- _AIM OF THE TASK_
Retype all the data word for word.

- _EXERCISE DATA_
===

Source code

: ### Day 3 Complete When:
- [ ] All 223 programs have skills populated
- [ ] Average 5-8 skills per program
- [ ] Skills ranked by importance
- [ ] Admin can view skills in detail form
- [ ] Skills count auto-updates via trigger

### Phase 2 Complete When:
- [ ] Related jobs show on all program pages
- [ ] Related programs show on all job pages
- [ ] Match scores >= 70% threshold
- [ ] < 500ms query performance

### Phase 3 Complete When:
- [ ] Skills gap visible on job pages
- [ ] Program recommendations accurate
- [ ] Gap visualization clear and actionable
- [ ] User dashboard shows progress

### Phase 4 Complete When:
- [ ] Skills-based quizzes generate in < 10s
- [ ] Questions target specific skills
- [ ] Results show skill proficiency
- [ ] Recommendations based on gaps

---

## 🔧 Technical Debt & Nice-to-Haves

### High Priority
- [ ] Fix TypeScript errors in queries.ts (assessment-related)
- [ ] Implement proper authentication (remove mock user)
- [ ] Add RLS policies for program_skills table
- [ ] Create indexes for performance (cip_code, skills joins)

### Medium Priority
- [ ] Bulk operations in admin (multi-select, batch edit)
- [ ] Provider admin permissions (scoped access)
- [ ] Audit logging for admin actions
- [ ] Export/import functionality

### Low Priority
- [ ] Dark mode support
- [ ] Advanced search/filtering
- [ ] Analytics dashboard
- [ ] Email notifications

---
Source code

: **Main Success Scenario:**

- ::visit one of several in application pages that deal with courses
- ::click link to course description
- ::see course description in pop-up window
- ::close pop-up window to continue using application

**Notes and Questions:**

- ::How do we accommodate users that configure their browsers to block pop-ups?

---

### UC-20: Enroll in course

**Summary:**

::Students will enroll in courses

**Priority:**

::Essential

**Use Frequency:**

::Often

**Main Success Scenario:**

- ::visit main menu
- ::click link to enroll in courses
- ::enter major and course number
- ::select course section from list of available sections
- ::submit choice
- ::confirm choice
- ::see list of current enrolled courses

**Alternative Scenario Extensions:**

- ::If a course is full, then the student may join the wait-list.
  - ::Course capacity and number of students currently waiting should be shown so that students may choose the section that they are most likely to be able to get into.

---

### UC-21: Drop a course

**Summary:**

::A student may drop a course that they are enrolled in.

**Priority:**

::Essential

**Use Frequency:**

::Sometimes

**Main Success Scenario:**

===

- _WRITTEN REPLY_
Source code

: ### Day 3 Complete When:
- [ ] All 223 programs have skills populated
- [ ] Average 5-8 skills per program
- [ ] Skills ranked by importance
- [ ] Admin can view skills in detail form
- [ ] Skills count auto-updates via trigger

### Phase 2 Complete When:
- [ ] Related jobs show on all program pages
- [ ] Related programs show on all job pages
- [ ] Match scores >= 70% threshold
- [ ] < 500ms query performance

### Phase 3 Complete When:
- [ ] Skills gap visible on job pages
- [ ] Program recommendations accurate
- [ ] Gap visualization clear and actionable
- [ ] User dashboard shows progress

### Phase 4 Complete When:
- [ ] Skills-based quizzes generate in < 10s
- [ ] Questions target specific skills
- [ ] Results show skill proficiency
- [ ] Recommendations based on gaps

---

## 🔧 Technical Debt & Nice-to-Haves

### High Priority
- [ ] Fix TypeScript errors in queries.ts (assessment-related)
- [ ] Implement proper authentication (remove mock user)
- [ ] Add RLS policies for program_skills table
- [ ] Create indexes for performance (cip_code, skills joins)

### Medium Priority
- [ ] Bulk operations in admin (multi-select, batch edit)
- [ ] Provider admin permissions (scoped access)
- [ ] Audit logging for admin actions
- [ ] Export/import functionality

### Low Priority
- [ ] Dark mode support
- [ ] Advanced search/filtering
- [ ] Analytics dashboard
- [ ] Email notifications

---
Source code

: **Main Success Scenario:**

- ::visit one of several in application pages that deal with courses
- ::click link to course description
- ::see course description in pop-up window
- ::close pop-up window to continue using application

**Notes and Questions:**

- ::How do we accommodate users that configure their browsers to block pop-ups?

---

### UC-20: Enroll in course

**Summary:**

::Students will enroll in courses

**Priority:**

::Essential

**Use Frequency:**

::Often

**Main Success Scenario:**

- ::visit main menu
- ::click link to enroll in courses
- ::enter major and course number
- ::select course section from list of available sections
- ::submit choice
- ::confirm choice
- ::see list of current enrolled courses

**Alternative Scenario Extensions:**

- ::If a course is full, then the student may join the wait-list.
  - ::Course capacity and number of students currently waiting should be shown so that students may choose the section that they are most likely to be able to get into.

---

### UC-21: Drop a course

**Summary:**

::A student may drop a course that they are enrolled in.

**Priority:**

::Essential

**Use Frequency:**

::Sometimes

**Main Success Scenario:**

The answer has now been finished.